**What the task asks**
In the forum thread about the 1939 Swift Ladies 3-speed, reproduce the passage starting with "Nice complete Original" and going on through "winter clean-up project.", replacing "Miller bell" with "Lucas bell".

Top of Source extract

# 1939 Swift Ladies 3-speed



## hzqw2l (Sep 7, 2012)

As found at a farm Auction.

Nice complete Original English Built Swift 3-Speed Ladies Roadster.
Has the Sturmey Archer AW pat. pend. undated hub with the earlier tube mount shifter.
Lucas Generator light set and Miller bell.
Rod brakes.
Original down to the tires.


Nice winter clean-up project.


----------



## Lawrence Ruskin (Sep 7, 2012)

Nice bike,


----------



## sailorbenjamin (Sep 7, 2012)

sweet.  That'll look like new with a little elbow grease.


----------



## hzqw2l (Apr 30, 2013)

*Finally Detailed*

I finally got around to detailing the bike.  Had it for sale at Ann Arbor but little interest.
Probably keep it for the summer.


----------



## Gary Mc (Apr 30, 2013)

Very nice original bike & great cleanup job.  Congrats on a nice find!!!!!


----------



## SirMike1983 (Apr 30, 2013)

That's a good find of an "off" brand (non-Raleigh that is) English three speed. Those side-mount rod brakes are nice. Parts for these prewar roadsters are not easy to find in the US, so it's good yours appears to be complete.


----------



## tailhole (May 1, 2013)

*Nice Bike!*

Very sweet.


----------

Bottom of Source extract
Top of Recorded data

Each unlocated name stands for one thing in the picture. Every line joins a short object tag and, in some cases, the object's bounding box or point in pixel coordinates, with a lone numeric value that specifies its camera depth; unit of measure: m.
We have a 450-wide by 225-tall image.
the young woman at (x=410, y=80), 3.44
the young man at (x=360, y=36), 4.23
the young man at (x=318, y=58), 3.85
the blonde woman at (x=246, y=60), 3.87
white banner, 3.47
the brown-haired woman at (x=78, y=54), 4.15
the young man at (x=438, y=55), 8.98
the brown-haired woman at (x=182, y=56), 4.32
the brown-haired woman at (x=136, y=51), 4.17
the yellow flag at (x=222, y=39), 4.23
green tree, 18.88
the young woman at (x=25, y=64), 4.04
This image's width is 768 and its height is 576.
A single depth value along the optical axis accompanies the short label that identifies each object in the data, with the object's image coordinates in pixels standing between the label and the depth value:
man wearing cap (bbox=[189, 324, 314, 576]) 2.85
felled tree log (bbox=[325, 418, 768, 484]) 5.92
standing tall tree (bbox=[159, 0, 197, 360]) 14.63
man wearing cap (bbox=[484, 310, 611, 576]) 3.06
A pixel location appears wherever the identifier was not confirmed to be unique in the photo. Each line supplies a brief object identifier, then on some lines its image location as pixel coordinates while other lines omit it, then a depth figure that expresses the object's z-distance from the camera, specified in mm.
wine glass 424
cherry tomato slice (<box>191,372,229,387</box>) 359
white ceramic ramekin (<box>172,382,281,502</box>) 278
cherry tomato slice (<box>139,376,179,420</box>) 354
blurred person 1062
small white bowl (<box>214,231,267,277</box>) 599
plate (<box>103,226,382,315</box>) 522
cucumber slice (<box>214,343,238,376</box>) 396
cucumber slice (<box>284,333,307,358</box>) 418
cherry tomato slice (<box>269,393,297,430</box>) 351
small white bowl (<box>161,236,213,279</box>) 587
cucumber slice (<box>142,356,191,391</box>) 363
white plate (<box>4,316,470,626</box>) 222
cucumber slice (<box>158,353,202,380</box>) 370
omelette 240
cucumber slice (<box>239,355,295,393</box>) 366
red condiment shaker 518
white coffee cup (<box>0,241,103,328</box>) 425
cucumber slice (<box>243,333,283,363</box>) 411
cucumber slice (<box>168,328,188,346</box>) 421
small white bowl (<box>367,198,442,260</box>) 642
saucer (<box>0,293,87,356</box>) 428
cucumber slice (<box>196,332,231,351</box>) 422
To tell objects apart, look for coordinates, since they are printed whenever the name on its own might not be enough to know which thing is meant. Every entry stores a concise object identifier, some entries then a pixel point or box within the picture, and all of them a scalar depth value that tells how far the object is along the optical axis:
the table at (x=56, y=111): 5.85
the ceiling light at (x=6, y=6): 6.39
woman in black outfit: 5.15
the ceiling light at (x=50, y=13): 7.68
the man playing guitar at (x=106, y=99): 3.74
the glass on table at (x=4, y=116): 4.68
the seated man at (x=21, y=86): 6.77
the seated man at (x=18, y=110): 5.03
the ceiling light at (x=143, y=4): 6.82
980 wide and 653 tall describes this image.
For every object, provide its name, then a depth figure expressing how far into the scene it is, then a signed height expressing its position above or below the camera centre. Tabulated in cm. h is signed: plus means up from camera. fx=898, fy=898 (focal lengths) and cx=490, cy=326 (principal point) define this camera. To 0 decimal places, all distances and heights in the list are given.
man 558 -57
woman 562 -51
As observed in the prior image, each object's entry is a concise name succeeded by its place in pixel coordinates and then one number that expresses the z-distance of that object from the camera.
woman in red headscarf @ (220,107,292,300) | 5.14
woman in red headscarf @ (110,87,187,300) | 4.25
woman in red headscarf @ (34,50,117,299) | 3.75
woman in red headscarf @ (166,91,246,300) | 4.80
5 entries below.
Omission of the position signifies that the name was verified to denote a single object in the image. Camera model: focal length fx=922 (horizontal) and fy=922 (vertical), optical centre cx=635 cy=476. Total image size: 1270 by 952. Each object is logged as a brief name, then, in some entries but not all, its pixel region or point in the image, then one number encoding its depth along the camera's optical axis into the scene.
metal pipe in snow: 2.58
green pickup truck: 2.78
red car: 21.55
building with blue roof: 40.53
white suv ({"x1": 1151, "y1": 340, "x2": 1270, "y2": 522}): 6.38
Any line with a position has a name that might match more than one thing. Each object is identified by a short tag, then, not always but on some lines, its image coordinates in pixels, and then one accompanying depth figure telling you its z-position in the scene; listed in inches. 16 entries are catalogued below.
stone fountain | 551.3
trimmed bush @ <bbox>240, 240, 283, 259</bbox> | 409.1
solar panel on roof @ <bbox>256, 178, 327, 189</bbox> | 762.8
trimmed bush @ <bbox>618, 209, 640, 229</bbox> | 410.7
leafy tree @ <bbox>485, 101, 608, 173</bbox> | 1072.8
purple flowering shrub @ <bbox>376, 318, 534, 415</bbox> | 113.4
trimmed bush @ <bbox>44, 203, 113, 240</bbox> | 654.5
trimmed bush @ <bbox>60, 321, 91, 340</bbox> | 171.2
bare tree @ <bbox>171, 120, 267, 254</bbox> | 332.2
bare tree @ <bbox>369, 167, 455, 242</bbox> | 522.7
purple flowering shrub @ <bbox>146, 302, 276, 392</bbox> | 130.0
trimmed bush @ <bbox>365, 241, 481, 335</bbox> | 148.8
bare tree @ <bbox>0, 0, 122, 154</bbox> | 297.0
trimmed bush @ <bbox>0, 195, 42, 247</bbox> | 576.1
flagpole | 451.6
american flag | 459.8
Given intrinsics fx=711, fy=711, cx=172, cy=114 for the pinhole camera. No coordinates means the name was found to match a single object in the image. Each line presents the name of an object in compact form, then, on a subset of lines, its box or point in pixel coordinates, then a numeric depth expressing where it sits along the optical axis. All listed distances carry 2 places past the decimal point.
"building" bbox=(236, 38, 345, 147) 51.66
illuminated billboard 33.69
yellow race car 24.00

Bottom of Recorded data

**Response**
Nice complete Original English Built Swift 3-Speed Ladies Roadster.
Has the Sturmey Archer AW pat. pend. undated hub with the earlier tube mount shifter.
Lucas Generator light set and Lucas bell.
Rod brakes.
Original down to the tires.


Nice winter clean-up project.